No sabemos, ambas, qué es tener un papá aquí, todos los días, en la rutina, en lo cotidiano, que cuida y ama, pero también regaña, orienta, guía y acompaña. 

No he evitado la confrontación. He dejado que todos esos pensamientos de choque vengan, que me inunden y se desborden por mis ojos, mis dientes, mis dedos, mis piernas. Lloro por lo dura que fui conmigo, por los estándares tan altos que me impuse, por lo que aguanté, por lo que normalicé, por lo que no dije, por lo que sí dije, por lo que hice, por haber tardado tanto en salir de ahí. 

Me permito vivir este momento de manera distinta, pero no puedo evitar reconocer que antes hubo mucha soledad.
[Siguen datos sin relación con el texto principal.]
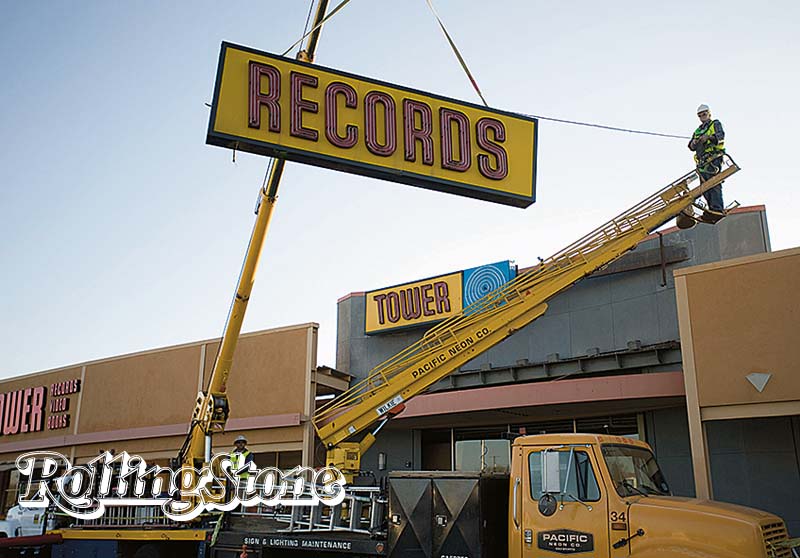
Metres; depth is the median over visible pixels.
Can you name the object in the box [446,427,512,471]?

Quizá en su momento no la noté o no me importó porque me creía independiente, autónoma. Me hice la fuerte, la valiente, la «yo puedo sola». Crecí así, soy la mayor, yo resuelvo. 

Cuando la realidad es que siempre necesité cuidado y apoyo. Aún ahora, de adulta. Y pedirlo me cuesta. Trabajo en ello, pero hay días en los que me cuesta más que otros. 

Ahora que no estoy sola, ahora que hay un compañero, lloro por miedo a que mis temores se apoderen de mis acciones y termine por arruinarlo todo. 

“Eso es miedo tuyo, viene de antes, de no sé dónde”. Y lloro, porque es cierto. Viene de otro espacio y tiempo. Es miedo, porque de repente tengo todas las heridas abiertas, porque tu presencia me hizo confrontar ocho años en el tiempo que dura un abrazo. Me arde todo. 

Abrir los ojos, construir una mejor visión de mí misma y del entorno ha sido un proceso costoso. 

Una pieza que se rompe y se cambia. Un brazo que se cae y hay que colocar uno nuevo. Un hígado que se sustituye por otro nuevo. Un ojo, el otro, los dientes, el muslo… se rompe y se cambia. Todo al mismo tiempo o por partes, pero todo al final. 

El rompecabezas constante que es vivir. Romper y reparar, romper y reconstruir, una y otra vez. 

El rompecabezas toma forma y entonces puedo respirar al fin.